Zunächst liegen mangels politischer Verfolgung weder die Voraussetzungen für eine Anerkennung der Kläger als Asylberechtigte noch diejenigen eines Abschiebungsverbots nach § 60 Abs. 1 AufenthG vor. Nach der ständigen Rechtsprechung der Kammer (vgl. nur die Urteile vom 4. Januar 2004 - 9 K3241/04.A -, vom 20. Januar 2003 - 9 K 2086/00.A - und vom 28. April 2003 - 9 K 2362/02.A-), die der Rechtsprechung des Oberverwaltungsgerichts für das Land Nordrhein- Westfalen entspricht (vgl. Urteile vom 30. September 1999 -13 A 93/98.A -, vom 10. Dezember 1999 -14 A 3768/94.A - und vom 17. Dezember 1999 - 13A 3931/94.A -,sowie Beschlüsse vom 30. Oktober 2000 - 14 A 4034/94.A -, vom 6. August 2001 - 14 A 2438/00.A -, vom 4. April 2002 - 14 A 1362/98.A - und vom 4. Juli 2002 - 14 A 89.1/02.A-), sind ethnische Albaner - ebenso wie Minderheitenzugehörige -, aus dem Kosovo, also auch die Kläger, gegenwärtig und auf absehbare Zeit bei einer Rückkehr dorthin vor einer etwaigen politischen Verfolgung durch Serbien und Montenegro hinreichend sicher. Diesem Staat fehlt nämlich für das Gebiet der Provinz Kosovo die Staatsgewalt im Sinne wirksamer hoheitlicher Überlegenheit, die ihm eine politische Verfolgung der dort lebenden Bevölkerung ermöglichen könnte. Demgemäß scheidet eine - wie auch immer geartete - politische Verfolgung des eingangs erwähnten Personenkreises im Kosovo durch Serbien und Montenegro auf absehbare Zeit aus.

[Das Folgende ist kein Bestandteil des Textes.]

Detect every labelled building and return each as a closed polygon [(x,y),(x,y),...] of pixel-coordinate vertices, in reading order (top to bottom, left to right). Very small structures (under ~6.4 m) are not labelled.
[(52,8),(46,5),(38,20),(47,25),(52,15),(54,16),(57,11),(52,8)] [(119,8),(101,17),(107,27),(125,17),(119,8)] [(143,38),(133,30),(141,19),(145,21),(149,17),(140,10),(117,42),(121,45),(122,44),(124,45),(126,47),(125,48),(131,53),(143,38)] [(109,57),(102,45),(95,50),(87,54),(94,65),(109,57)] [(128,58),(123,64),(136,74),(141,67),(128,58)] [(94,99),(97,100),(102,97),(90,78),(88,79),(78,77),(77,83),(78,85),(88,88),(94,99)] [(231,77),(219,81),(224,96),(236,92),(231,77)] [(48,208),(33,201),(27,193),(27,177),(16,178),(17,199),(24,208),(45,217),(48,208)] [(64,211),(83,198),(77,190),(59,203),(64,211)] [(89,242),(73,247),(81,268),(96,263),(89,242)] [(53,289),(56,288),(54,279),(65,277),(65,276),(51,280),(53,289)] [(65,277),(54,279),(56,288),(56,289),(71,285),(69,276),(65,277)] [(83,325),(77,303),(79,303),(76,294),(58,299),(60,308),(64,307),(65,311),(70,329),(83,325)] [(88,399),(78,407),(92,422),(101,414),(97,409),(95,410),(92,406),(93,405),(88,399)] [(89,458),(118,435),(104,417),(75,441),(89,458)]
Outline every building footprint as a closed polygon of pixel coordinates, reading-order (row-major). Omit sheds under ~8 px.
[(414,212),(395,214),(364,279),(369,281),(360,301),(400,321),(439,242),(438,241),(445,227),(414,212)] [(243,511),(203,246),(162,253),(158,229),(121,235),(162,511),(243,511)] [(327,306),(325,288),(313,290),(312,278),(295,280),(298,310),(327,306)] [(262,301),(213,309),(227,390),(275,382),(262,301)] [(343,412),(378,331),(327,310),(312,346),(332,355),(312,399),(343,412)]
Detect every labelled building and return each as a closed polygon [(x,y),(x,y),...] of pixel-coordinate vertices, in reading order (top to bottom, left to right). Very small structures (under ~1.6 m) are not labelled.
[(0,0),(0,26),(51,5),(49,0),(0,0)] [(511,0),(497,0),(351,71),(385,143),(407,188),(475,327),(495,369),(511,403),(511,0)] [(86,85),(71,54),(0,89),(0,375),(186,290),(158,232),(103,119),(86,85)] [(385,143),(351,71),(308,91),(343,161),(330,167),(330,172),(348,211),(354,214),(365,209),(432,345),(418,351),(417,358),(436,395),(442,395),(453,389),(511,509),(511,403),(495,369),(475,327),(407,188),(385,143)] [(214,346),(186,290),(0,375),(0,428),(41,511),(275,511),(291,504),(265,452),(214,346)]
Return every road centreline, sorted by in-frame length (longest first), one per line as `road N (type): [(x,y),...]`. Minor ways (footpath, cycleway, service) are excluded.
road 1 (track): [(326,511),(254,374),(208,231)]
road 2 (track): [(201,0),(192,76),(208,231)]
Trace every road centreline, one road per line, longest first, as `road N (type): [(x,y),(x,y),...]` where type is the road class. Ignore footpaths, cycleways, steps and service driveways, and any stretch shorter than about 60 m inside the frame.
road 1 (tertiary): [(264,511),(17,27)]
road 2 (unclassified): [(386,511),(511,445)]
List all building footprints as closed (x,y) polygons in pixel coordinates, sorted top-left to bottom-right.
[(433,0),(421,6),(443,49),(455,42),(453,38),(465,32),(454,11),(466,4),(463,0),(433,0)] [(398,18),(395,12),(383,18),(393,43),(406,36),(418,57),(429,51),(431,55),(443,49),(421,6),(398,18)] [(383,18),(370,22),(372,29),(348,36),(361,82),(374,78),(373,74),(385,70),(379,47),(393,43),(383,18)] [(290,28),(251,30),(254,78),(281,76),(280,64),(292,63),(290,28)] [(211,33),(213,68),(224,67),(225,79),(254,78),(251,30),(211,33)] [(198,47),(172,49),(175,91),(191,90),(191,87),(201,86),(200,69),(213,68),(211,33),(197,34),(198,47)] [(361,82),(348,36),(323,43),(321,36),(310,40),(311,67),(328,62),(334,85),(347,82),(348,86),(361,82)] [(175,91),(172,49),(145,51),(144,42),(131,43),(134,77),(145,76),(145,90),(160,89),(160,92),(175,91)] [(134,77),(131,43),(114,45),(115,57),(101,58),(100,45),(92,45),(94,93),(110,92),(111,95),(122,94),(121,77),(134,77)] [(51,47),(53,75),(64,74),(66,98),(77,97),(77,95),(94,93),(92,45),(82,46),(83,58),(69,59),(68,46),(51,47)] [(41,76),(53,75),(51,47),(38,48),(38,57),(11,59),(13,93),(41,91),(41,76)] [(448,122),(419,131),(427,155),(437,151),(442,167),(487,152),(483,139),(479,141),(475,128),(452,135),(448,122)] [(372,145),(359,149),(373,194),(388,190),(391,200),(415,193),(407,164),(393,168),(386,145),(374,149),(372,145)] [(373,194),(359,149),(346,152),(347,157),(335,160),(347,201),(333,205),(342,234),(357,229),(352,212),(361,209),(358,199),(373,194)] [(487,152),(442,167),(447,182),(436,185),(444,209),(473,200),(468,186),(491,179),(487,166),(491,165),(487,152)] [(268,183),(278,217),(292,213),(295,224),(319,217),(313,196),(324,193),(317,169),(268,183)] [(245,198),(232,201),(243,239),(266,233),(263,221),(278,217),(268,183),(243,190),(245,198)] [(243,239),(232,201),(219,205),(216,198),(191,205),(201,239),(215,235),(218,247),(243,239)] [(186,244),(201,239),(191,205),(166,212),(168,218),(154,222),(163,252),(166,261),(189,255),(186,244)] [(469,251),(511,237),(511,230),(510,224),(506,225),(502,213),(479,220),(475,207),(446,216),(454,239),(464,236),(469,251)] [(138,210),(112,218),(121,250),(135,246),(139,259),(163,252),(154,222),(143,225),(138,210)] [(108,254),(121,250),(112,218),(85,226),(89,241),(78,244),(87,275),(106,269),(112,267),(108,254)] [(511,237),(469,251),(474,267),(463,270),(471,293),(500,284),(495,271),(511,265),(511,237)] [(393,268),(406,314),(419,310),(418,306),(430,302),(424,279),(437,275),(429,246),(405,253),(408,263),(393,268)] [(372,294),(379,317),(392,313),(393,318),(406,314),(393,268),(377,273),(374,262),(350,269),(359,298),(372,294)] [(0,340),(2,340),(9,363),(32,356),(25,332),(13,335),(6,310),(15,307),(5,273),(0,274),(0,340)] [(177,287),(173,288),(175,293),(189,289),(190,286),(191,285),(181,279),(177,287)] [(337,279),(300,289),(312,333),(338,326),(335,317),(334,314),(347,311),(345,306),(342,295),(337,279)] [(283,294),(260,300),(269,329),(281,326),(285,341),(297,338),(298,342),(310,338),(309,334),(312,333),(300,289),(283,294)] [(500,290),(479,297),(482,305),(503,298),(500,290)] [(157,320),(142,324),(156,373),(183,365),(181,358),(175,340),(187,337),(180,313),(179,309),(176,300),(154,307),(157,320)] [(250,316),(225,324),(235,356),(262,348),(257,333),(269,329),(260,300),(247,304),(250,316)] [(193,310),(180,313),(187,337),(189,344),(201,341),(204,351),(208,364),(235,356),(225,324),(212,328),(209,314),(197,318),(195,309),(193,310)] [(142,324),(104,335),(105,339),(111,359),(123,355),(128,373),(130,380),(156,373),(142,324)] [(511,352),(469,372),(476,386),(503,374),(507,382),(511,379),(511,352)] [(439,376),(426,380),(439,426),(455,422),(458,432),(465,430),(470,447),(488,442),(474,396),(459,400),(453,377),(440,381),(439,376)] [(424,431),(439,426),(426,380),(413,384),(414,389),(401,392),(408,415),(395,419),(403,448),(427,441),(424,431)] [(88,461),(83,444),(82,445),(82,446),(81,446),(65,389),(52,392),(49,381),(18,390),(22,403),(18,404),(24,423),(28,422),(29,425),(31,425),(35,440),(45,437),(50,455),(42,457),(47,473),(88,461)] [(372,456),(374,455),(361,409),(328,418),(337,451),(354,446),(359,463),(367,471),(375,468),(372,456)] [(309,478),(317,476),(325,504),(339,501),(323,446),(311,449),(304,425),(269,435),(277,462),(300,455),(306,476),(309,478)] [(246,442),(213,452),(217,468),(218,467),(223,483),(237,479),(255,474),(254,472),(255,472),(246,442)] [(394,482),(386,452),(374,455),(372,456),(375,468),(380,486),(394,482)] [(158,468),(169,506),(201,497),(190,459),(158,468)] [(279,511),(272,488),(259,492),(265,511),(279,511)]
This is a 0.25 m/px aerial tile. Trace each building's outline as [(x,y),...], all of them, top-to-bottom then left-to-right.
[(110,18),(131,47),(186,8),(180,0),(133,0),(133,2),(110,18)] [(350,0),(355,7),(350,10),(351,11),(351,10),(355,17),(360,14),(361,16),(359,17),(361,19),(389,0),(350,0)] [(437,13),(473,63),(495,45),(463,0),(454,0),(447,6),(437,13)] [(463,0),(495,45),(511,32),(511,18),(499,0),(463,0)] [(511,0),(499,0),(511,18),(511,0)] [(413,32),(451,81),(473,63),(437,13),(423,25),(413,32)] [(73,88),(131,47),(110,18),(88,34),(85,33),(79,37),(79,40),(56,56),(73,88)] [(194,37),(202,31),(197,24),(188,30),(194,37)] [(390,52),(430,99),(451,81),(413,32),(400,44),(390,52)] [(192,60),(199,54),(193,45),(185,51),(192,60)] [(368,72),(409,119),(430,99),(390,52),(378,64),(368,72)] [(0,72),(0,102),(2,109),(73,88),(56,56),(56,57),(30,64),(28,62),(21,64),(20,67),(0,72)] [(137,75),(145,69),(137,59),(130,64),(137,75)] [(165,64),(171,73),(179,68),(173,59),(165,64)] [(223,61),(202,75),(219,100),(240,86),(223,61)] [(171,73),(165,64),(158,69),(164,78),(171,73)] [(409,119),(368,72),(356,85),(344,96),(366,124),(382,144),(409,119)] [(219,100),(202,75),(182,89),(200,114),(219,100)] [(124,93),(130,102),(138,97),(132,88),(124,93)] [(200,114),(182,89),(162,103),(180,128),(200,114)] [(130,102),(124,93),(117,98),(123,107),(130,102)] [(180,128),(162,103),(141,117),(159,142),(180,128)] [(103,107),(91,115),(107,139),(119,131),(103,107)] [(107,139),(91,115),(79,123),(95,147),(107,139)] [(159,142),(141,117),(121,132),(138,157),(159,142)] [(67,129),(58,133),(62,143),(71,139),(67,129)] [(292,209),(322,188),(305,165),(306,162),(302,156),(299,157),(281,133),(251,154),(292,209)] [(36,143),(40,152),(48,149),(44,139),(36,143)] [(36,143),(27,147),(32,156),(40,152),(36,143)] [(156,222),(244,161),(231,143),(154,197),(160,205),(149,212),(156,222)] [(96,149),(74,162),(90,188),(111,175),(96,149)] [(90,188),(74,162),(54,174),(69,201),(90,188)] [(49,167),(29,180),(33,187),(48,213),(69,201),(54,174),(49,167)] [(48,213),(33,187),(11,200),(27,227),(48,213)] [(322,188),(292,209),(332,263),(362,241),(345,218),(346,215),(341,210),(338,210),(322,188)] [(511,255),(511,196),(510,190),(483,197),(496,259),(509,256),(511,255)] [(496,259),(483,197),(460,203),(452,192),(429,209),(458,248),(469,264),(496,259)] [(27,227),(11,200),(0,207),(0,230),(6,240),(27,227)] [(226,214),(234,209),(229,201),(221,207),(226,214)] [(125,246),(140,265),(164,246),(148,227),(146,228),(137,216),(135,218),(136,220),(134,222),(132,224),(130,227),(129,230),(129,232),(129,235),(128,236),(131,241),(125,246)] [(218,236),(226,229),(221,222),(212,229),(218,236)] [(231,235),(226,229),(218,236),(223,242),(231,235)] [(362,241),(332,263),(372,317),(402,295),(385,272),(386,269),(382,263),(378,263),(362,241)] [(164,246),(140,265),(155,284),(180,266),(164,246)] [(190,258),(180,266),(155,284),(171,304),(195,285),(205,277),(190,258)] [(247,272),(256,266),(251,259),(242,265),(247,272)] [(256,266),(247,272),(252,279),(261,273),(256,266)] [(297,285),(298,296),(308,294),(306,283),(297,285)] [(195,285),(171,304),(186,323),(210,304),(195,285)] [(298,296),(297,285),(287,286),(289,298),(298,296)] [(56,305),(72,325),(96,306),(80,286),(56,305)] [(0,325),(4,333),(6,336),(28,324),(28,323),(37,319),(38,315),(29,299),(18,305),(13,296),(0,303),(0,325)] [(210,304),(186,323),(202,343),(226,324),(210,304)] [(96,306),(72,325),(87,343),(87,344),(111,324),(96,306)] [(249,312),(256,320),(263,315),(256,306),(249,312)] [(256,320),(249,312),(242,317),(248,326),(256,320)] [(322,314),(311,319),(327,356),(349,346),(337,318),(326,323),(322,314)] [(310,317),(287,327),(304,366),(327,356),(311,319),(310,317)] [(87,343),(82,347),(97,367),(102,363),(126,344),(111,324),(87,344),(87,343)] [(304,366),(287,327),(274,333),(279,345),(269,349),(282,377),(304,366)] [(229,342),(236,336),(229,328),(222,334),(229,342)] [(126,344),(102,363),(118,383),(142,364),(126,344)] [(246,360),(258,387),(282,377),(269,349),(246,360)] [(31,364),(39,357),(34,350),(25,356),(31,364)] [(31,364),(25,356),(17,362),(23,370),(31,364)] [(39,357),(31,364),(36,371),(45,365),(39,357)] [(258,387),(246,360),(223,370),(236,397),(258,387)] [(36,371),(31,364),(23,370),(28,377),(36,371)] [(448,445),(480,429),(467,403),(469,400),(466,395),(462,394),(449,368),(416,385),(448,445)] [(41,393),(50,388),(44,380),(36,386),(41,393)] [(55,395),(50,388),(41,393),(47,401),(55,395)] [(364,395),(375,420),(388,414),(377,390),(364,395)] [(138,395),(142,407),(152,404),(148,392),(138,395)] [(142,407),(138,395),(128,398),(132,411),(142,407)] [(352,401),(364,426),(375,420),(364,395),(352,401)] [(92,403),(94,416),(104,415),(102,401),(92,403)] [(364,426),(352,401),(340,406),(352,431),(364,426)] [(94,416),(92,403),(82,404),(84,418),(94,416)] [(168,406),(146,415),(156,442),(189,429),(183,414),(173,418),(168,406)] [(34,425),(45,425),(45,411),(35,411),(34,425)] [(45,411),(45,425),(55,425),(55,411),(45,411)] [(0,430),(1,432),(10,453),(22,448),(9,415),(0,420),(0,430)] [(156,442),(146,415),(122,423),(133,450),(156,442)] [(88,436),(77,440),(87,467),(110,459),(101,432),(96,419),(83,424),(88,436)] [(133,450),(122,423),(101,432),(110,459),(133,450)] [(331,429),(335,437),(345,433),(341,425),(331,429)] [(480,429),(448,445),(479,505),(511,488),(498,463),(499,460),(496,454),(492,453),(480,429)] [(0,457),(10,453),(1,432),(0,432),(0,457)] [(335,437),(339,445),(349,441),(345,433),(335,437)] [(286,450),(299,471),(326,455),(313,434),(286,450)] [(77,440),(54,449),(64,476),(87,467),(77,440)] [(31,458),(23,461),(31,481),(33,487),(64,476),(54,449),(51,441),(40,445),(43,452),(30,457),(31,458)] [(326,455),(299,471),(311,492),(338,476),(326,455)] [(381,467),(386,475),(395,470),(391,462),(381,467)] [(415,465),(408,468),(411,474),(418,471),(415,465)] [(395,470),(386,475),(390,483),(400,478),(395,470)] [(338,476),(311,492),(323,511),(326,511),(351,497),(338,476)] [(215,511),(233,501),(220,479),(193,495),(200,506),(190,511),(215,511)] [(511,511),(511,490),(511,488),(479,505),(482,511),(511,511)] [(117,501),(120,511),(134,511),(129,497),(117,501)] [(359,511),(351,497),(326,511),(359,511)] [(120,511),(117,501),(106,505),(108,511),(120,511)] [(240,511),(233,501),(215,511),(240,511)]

Vor dem Hintergrund der aktuellen Erkenntnislage (vgl. Auswärtiges Amt, Bericht über die asyl- und abschiebungsrelevante Lage in der Bundesrepublik Jugoslawien (Kosovo) vom 4. November 2004 (Lagebericht); UNHCR, Position zur fortdauernden Schutzbedürftigkeit von Personen aus dem Kosovo, August 2004; Schweizerische Flüchtlingshilfe (SFH), Update zur Situation der ethnischen Minderheiten nach den Ereignissen vom März 2004) findet in der Provinz Kosovo auch weder eine mittelbare noch eine quasi-staatliche Verfolgung statt.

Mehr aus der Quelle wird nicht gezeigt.